Гавриков говорил с такой непоколебимой уверенностью в успехе наступления, что Бочаров, глядя на него, с улыбкой сказал:

— А у вас заманчивый оптимизм, Федор Кузьмич, позавидовать можно.



— Нет, Андрей Николаевич, возразил подполковник, — это не просто оптимизм, а, видимо, итог всего, что пережито. Может мне так довелось, но с первого дня войны я попадал в такие места, где считали каждый патрончик, а уж про оружие, про людей и говорить нечего. А теперь? — показал он на расчет сил и средств для наступления на Орел, — не пушчонки и танки отдельные, а целые бригады артиллерийские, полки и даже целая армия танков. И не бумажные цифры, а реальность. Я все это своими глазами видел и даже не вытерпел — многое руками пощупал. А у нас еще сил не так много, у наших соседей, у третьей армии и у одиннадцатой гвардейской — больше. Тут даже самый отъявленный скептик в оптимиста переродится.

— А с планом третьей армии вы знакомы?

— Наши армии наступают по общему плану. В принципе все одинаково, только сил у них побольше.

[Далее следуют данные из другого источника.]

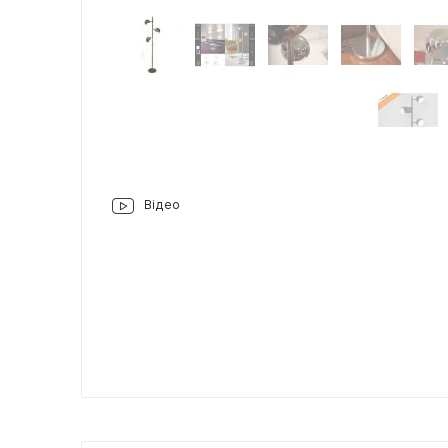
Відео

— Так что, может мне не летать в третью армию, а сразу в одиннадцатую, к генералу Баграмяну? — в раздумье проговорил Бочаров.

— Конечно, — поддержал Гавриков, и достал из сейфа светлую папку, — вот копия плана наступления третьей армии. Берите и знакомьтесь. А про одиннадцатую, простите, сам знаю только в общих чертах.

— Да, — согласился Бочаров, — придется у вас переночевать и утром сразу к Баграмяну.

Глава тридцать восьмая

Десятого июля под вечер генерал Федотов получил приказ передать мотострелковой бригаде часть полосы обороны дивизии и, сосредоточив все свои силы на оставшемся участке, не допустить прорыва противника в направлении железнодорожной станции и поселка Прохоровка. Прочитав приказ, он облегченно вздохнул. Произошло именно то, о чем думал он с самого утра. За шесть суток непрерывных боев части дивизии так ослабли, что в двух полках стрелковые подразделения пришлось свести в один батальон. И только один полк Поветкина, получивший пополнение сразу же после выхода из окружения, имел два батальона, да и те по численности немного превышали нормальную роту. Не лучше было и с артиллерией. Выдержать бешеный натиск противника такими силами в прежней полосе обороны дивизии было просто физически невозможно. Теперь же положение менялось. Высшее командование, словно угадав мысли Федотова, облегчило его положение.

Бесконечно длинный, прокаленный немилосердно палившим солнцем июльский день клонился к вечеру, но изнурительная духота не спадала, еще сильнее разморяя и так истомленных людей.

«Ну хоть бы на минутку брызнул дождь», — расстегивая мокрый воротник кителя, подумал Федотов. И вскоре, словно отвечая его мольбе, по болезненно-розовому небу потянулись редкие, явно дождливые облака.

«Что же еще загадать? — шутливо подумал Федотов. — Может время наступило особенное — что ни захочешь, то сбудется».

— Вот хотя бы полк противотанковый на усиление, да минеров с минами пусть две или даже одну роту прислали, — вздохнув, вполголоса проговорил он. И опять, как по волшебству, мольба его еще засветло исполнилась. Прямо из фронтового резерва в его распоряжение прибыл не полк, а целая противотанковая артиллерийская бригада, еще свеженькая, только что вернувшаяся с формирования, а вслед за ней командующий армией прислал минно-заградительный инженерный батальон.

Едва успел Федотов поставить задачи артиллеристам и саперам, как позади его наблюдательного пункта зашумел мотор тяжелого автомобиля и минуты через две в окоп ввалился громадный человечище в авиационном шлеме.

— Разрешите, товарищ генерал, — гулко пробасил он и, не ожидая ответа Федотова, представился:

— Полковник Столбов, заместитель командира авиационного корпуса. Прибыл к вам по приказу командующего воздушной армией для авиационного обеспечения вашей дивизии.